Greedy Probabilistic Algorithm

This algorithm repeatedly appends zeros followed by a one to the bit string $s$ until the length of $s$ is $n$ or longer. If $s$ is too long, it truncates $s$ at the beginning and then goes back to the appending phase. A result is found once $s$ has length $n$.

Let $|s|$ denote the current length of the bit string.

  1. Initialise the bit string to $s = 1$
  2. Select $k$ randomly from $\{a, a+1, \ldots, b\}$ and append $k$ zeros followed by a one to $s$
  3. If $|s| < n$, goto 2
  4. If $|s| = n$, return $s$
  5. Remove the prefix ^10* (a one followed by one or more zeros) from $s$
  6. goto 3

I doubt (but haven't proven) that this algorithm selects each element from $M$ with the same probability.

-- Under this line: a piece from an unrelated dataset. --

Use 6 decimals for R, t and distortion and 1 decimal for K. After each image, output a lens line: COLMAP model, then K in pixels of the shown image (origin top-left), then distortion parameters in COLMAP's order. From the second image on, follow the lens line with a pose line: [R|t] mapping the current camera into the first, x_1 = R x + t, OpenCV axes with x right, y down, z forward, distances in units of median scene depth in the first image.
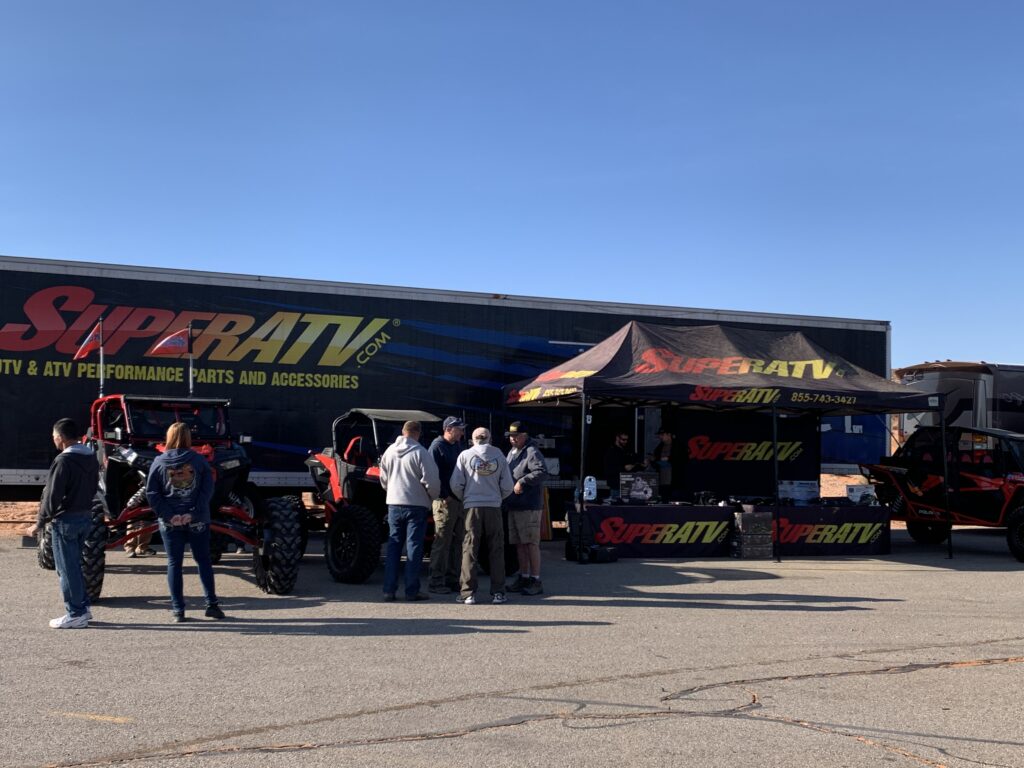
lens RADIAL K [[1168.8, 0, 511.9], [0, 1168.8, 382.8], [0, 0, 1]] dist [0.007337, 0.000000]
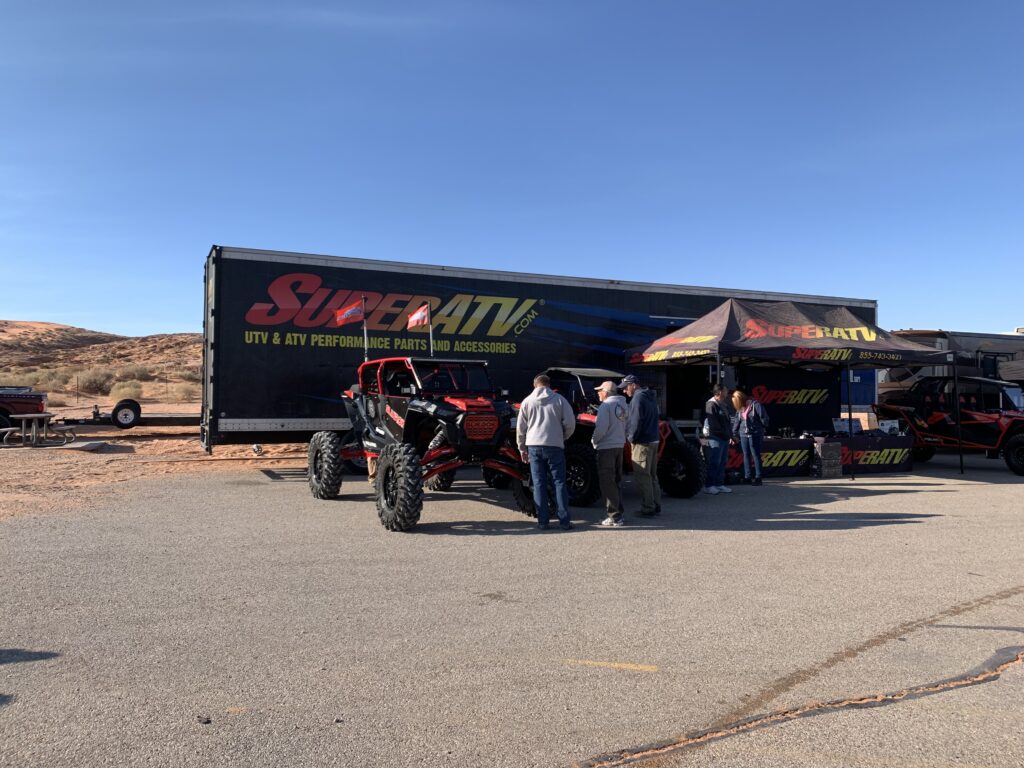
lens RADIAL K [[785.4, 0, 512.3], [0, 785.4, 392.6], [0, 0, 1]] dist [0.018398, -0.019088]
pose [[0.997988, -0.013844, 0.061874, -0.199315], [0.010740, 0.998681, 0.050216, 0.005211], [-0.062487, -0.049451, 0.996820, 0.129703]]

Perhaps it is possible to modify this algorithm to fulfil this criteria; for example it could skip step 4 with a probability which depends on the current number of ones in $s$.

Enumeration

With an ordering of the elements of $M$, each $s \in M$ can be bijectively associated with a number in $\{1, 2, \ldots, |M|\}$. It may be possible to create an algorithm which selects such a number randomly and returns the corresponding bit string.

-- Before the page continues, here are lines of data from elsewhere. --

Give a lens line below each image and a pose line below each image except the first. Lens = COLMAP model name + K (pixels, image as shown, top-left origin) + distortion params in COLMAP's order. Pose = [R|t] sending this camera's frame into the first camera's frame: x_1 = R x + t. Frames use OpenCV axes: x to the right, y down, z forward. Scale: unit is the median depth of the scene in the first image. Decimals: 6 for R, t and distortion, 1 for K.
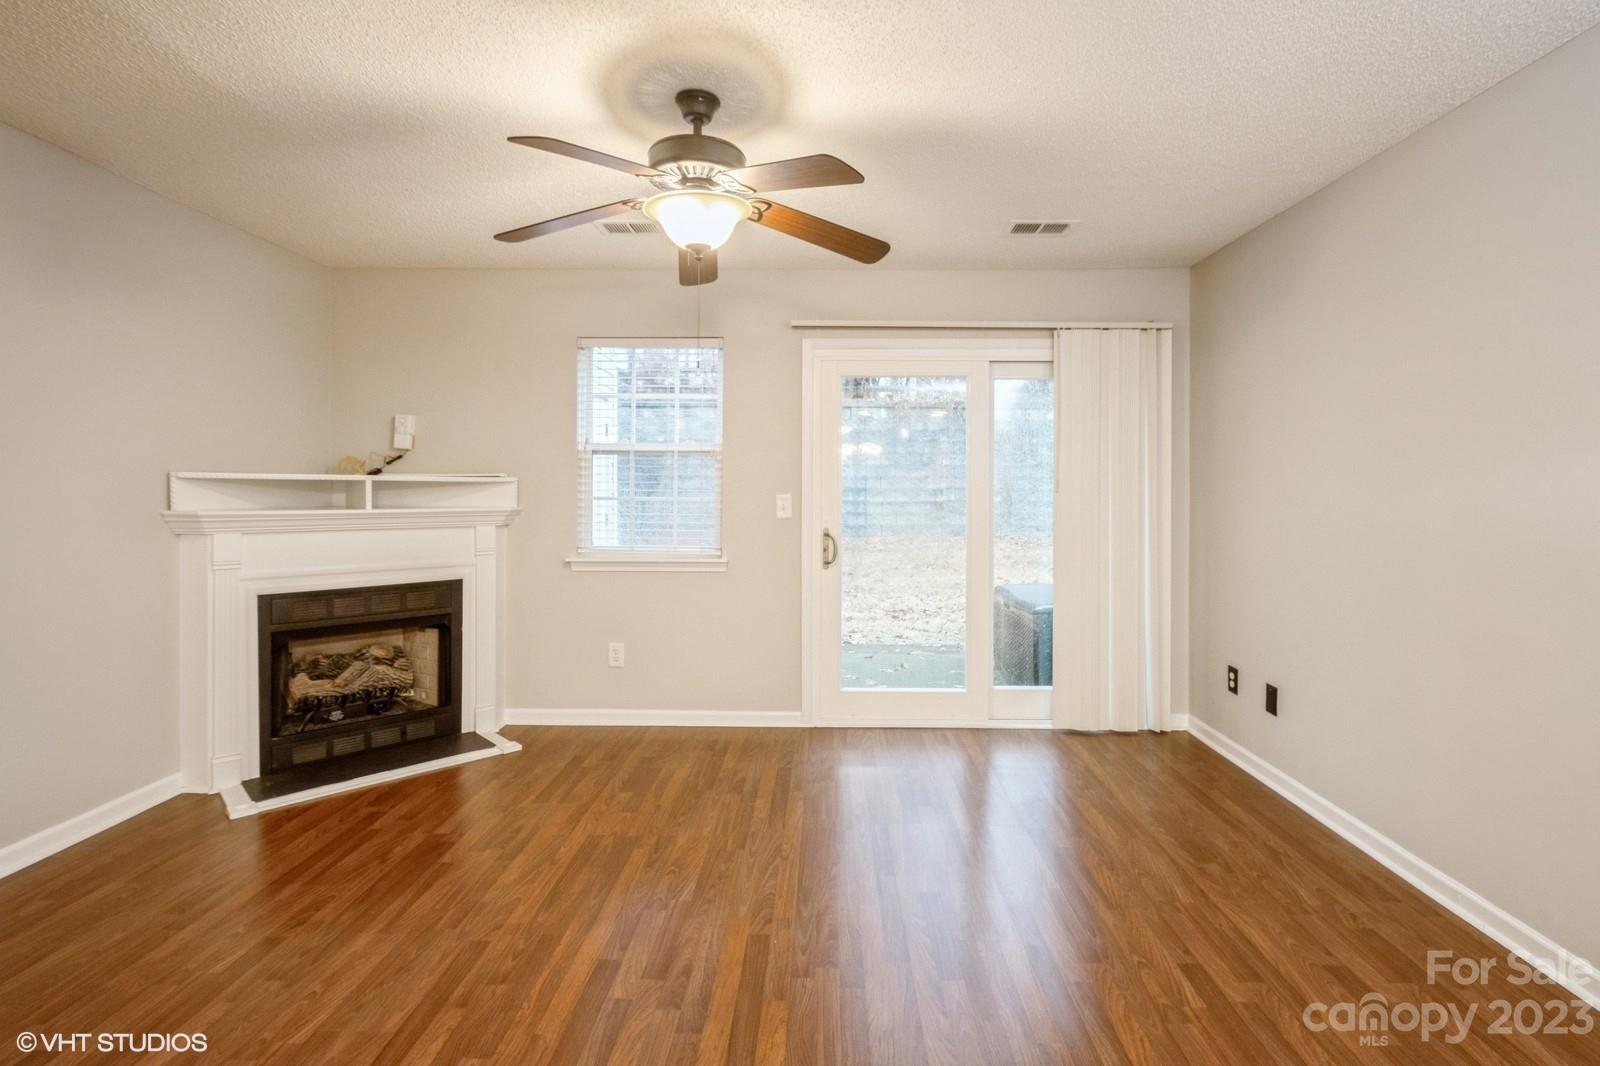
lens RADIAL K [[786.4, 0, 809.9], [0, 786.4, 491.6], [0, 0, 1]] dist [0.026761, 0.002002]
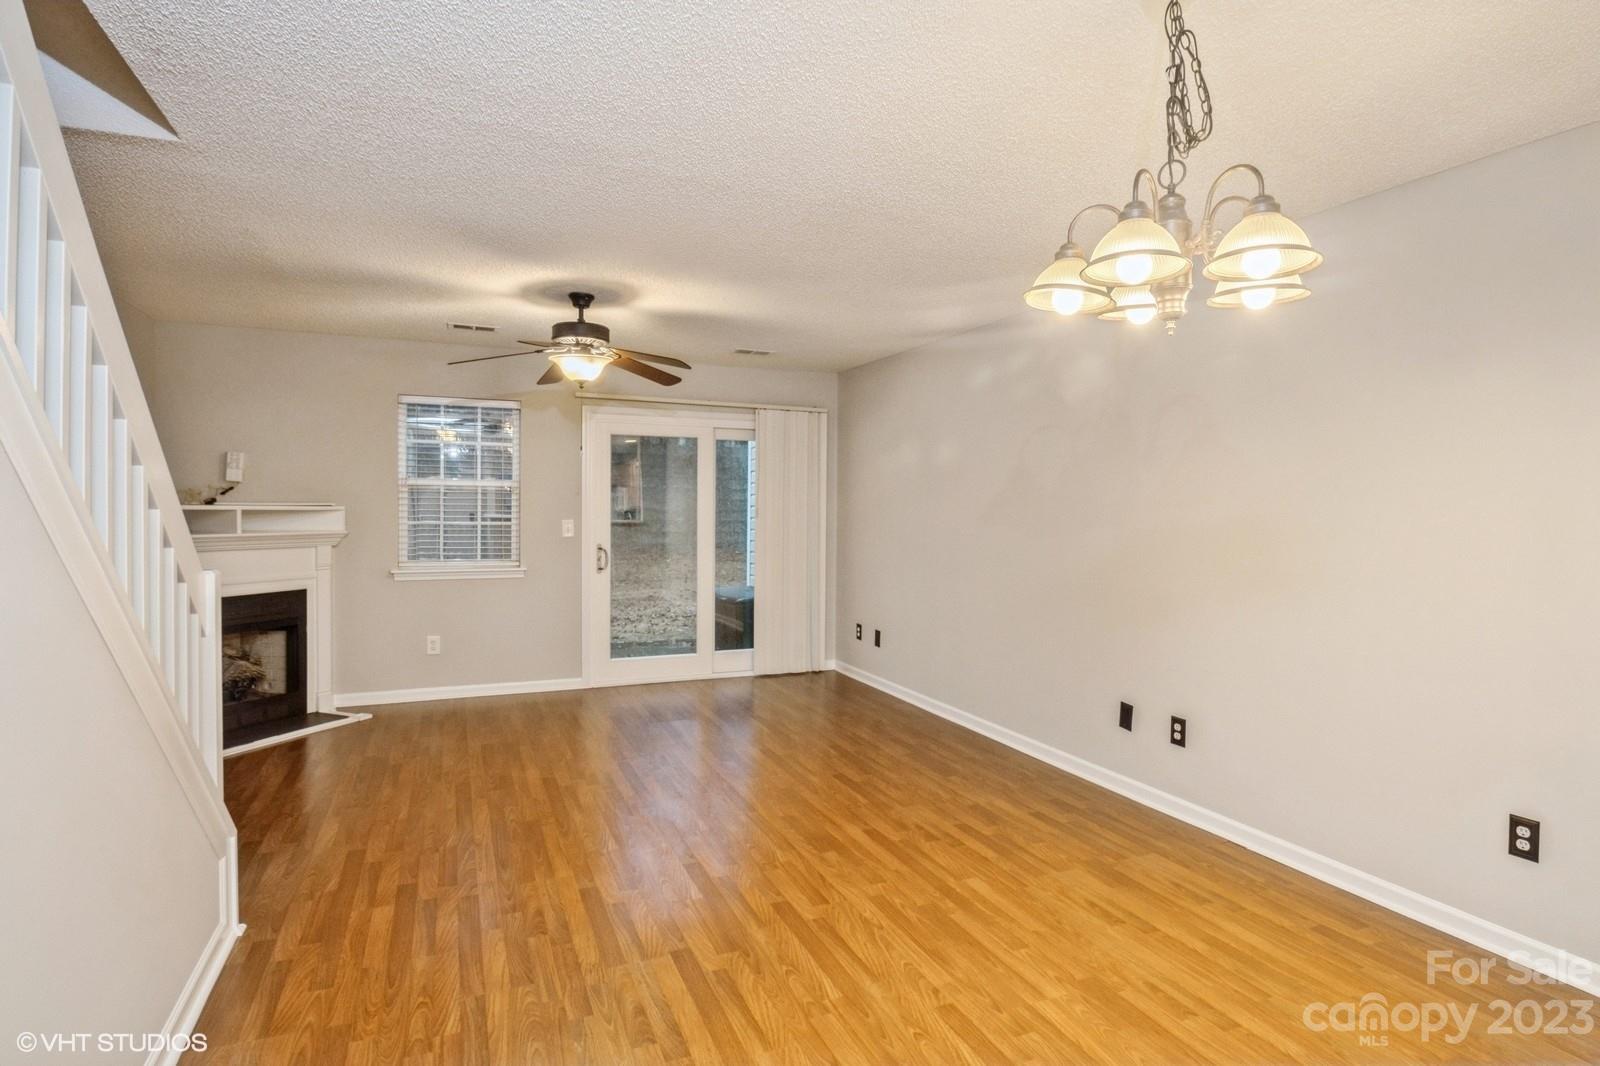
lens RADIAL K [[847.7, 0, 808.5], [0, 847.7, 535.7], [0, 0, 1]] dist [0.006787, -0.002208]
pose [[0.915175, -0.007963, 0.402978, -0.264959], [-0.005327, 0.999479, 0.031848, -0.020118], [-0.403021, -0.031293, 0.914655, -0.548760]]
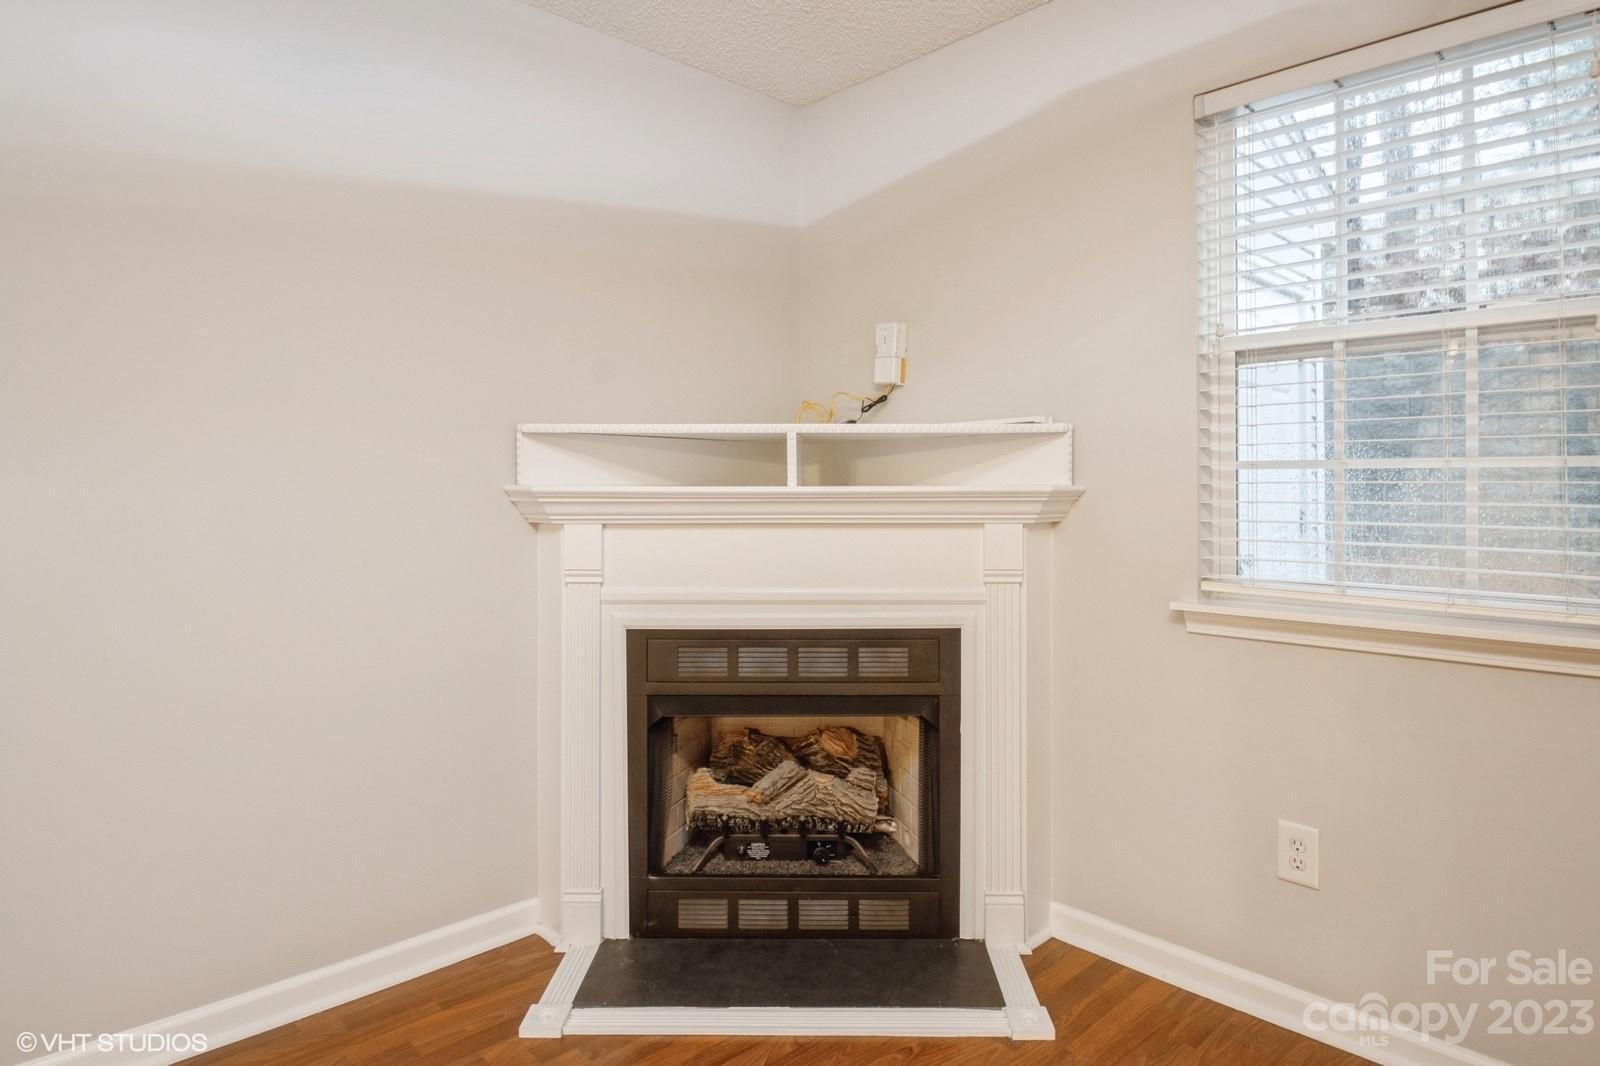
lens RADIAL K [[927.6, 0, 806.2], [0, 927.6, 482.5], [0, 0, 1]] dist [-0.009259, -0.000377]
pose [[0.711797, -0.009091, -0.702327, -0.100673], [0.002441, 0.999942, -0.010470, 0.025098], [0.702381, 0.005739, 0.711778, 0.535331]]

Consider the example from above: $a=1, b=3, n=8$, $M = \{10001001, 10010001, 10010101, 10100101, 10101001\}$.

  • Partition $M$ into $M_k$ such that $M_k$ contains all bit strings with $k$ ones. Here: $M_3 = \{10001001, 10010001\}, M_4 = \{10010101, 10100101, 10101001\}$
  • Partition $M_k$ into $M_{k,G}$ such that $G$ is a multiset which contains the lengths of consecutive zeros. Here: $M_{3, \{2,3\}} = \{10001001, 10010001\}, M_{4, \{1,1,2\}} = \{10010101, 10100101, 10101001\}$. Note that in general there can be multiple $G$ for one $k$; for example $Y_3 = \{1001001, 1010001, 1000101\} \Rightarrow Y_{3,\{2,2\}} = \{1001001\}, Y_{3,\{1,3\}} = \{1010001, 1000101\}$.
  • $|M_{k,G}|$ is the number of tuples which map to $G$ if the order of their elements is ignored.

Omitting the details, an algorithm could do following:

  1. Calculate $|M|$ and select $x \in \{1, 2, \ldots, |M|\}$ with uniform probability
  2. Find $k$ such that $\sum_{i<k} |M_i| < x \leq \sum_{i \leq k} |M_i|$ and set $x_k := x - \sum_{i<k} |M_i|$
  3. Similarly to step 2, find $G$ and calculate $x_{k,G}$. This requires an ordering of the sets $M_{k,G}$ with respect to $G$.
  4. Return the $x_{k,G}$-th element of $M_{k,G}$, which is the $x$-th element of $M$. This requires an ordering of the elements in $M_{k,G}$.

I haven't found a fast version of this algorithm yet; for example, I don't know how to calculate $|M|$ in constant time.

Graph Colouring

It could be possible to create a graph where each $s_i$ is represented by a node and the edges represent the constraints for the bit string $s \in M$. The edges would be set such that there is a bijective mapping between the valid colourings of this graph and $M$. For example, due to the edges, the nodes corresponding to $s_1$ and $s_n$ must always have the same colour in any colouring. The graph can have more than $n$ nodes.

An algorithm which returns one of all possible colourings with uniform probability would solve the problem but I think that this algorithm would be slow.

Additional Algorithms Mentioned for Completeness

Brute-Force Probabilistic Algorithm

It should be possible to repeatedly select a random $s \in \{0,1\}^n$ until $s \in M$ holds. However, for big $n$, $M$ is very large and the success probability is low, so this algorithm would be too slow.

Explicit Calculation of $M$

It should be possible to calculate all possible elements of $M$ explicitly and then return one of them randomly. However, for large $M$, this simple algorithm is too slow.